Юрий Жуковский об “Одесском пароходе”

Ну шо, Сергей Урсуляк таки решил, шо он понимает за Одессу, шо её можно нарисовать картонной под московским Сити, шобы подчеркнуть контраст между размашистой империей и каким-то городом, живущим в голове у Жванецкого. Конечно, генеральный продюсер – Антон Златопольский, а заказчик – канал «Россия», которому нужно было дать умеренной и аккуратной вольницы, но с прививанием любви к совку. И тогда можно всё. И нижегородско-подмосковный акцент Мадянова, и тщательное проговаривание эталонно русских фраз актёрами, и роль для ватника Добронравова, и пошло, почти издевательски вставленная песня «Як тебе не любити, Києве мій», и советский хор с советской песней встык с «Сигизмундом Лазаревичем и сестрой его из Кишинёва». Есть картонная Одесса на фоне Москва-Сити, и есть какой-то закадровый Киев, со своими цветущими каштанами, как некая тень, не имеющая отношения к Одессе. Если есть лубочный Бабель, почему не может быть лубочного Жванецкого с хищным писательским взором в финале?

Дал ярости кузбасский Машков, похлопала татарскими очами Хаматова, дал традиционной скуки Маковецкий, была пара монологов с аутентичным одесским говором, на фоне тщательного подчёркивания русскости произношения. Лубочный Ефремов, декоративный Пореченков, стрелявший в Донбассе по мишеням, Мадянов – как комиссар, приехавший из Поволжья руководить одесским заводом, прямо с поста мэра из «Левиафана», всё в той же начальственной застывшей роли…

И настойчивый буквализм режиссуры – как у Парфёнова в «Намедни» или Бортко в «Мастере и Маргарите». Тщательная школярская иллюстрация текста, тщательная заученность текста актёрами, как на утреннике с валящимся с неба неожиданным хором, строго исполняющим задачу Златопольского – показать, что в совке было хорошо, несмотря на Жванецкого.

Всё исполнено в точности – не было бабелевской Одессы, не было Одессы Жванецкого, была только Одесса с лестницей Эйзенштейна – явления южной еврейской культуры.

В СССР было хорошо – говорит вам канал «Россия» и примкнувшие к нему товарищи Добронравов, Пореченков и Машков. Да, была лирическая грусть Жванецкого, да, были его гениальные прозрения, обнажающие ужас советского бытия, но хорошо же было, хорошо, всем хорошо, и не нужно никаких намеренных акцентов и глубинного кинематографического роста глубинного одесского юмора.

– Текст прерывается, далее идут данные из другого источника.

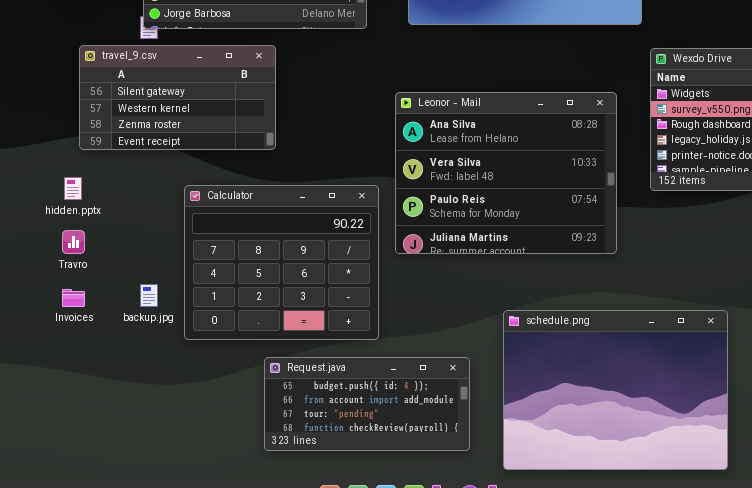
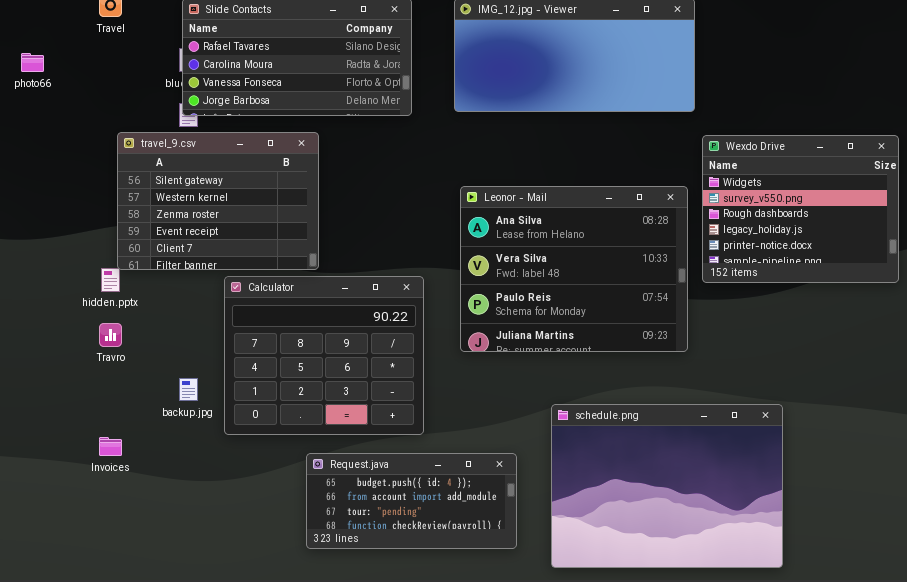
travel_9.csv: [79,45,276,150] -> [117,132,319,270], resized
Leonor - Mail: [395,92,617,254] -> [460,186,688,352], moved
Invoices: [62,289,85,307] -> [99,437,122,456], moved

Спародировал вам кировчанин Трибунцев черноморского соловья Ободзинского – вот и славно. Над собой смеёмся, но было хорошо.

А чего вы ещё ждали от канала «Россия», Антона Златопольского и госзаказа нынешней России? Месседж очевиден – Одессу можно снять везде – в Москве, Севастополе, на Камчатке. Она – часть Советского Союза, южная, эксцентричная часть, с пророссийскими настроениями.

А Жванецкий – печальный старик, мудро осмысливающий компромиссы, у него на носу грусть, в душе – лирика и весна. Нет критики и драматизма, есть ностальгия. Семачки были крупнее, раки – сложнее, выбор между «по три» и «по пять» – трагичнее. Но было хорошо.

«А как сейчас хорошо!» – говорит нам канал «Россия». Среди буйства русской культуры, среди разгула скопления звёзд, среди башен Сити, сметающих картонную Одессу. Мы вам «6 кадров» про Одессу налепим, как пирожков, со звёздной начинкой.

И какого вы хотели осмысления? Жванецкий – живой классик, и осмысливать его нужно аккуратно, умеренно и буквально, с натуральной грязной морковкой, делающей из мальчика идиота.

«Одесский пароход» – пародия на «философский пароход», с высланными трагиками. В Одессе жили и живут весёлые советские люди, любящие советские песни и не любящие «знову цвітуть каштани, хвиля дніпровьска б’є», потому что в городе нет Днепра, а есть море с белым ностальгически кричащим пароходом, с Поповым, Скабеевой, Киселёвым и Соловьёвым на борту канального глубокомысленного парохода – рейтинговой федеральной посудины.

А то, что режиссёру и актёрам не удалось передать ни ностальгии, ни юмора, ни лирики, ни трагизма, вряд ли волнует продюсеров, – в этом и заключалась задача, с ностальгией малость не задалось, но может именно это и даст цифры – кто знает.

В финале Жванецкий тяжело покидает картонный условный одесский двор, унося в потёртом портфеле тексты, не давшиеся режиссуре и актёрству, унося свою одесскую тайну за пределы телевизионного бытия.

Если у тебя было два яблока, а второе – украли, порезали, выбросили и растоптали, – что-то у тебя осталось?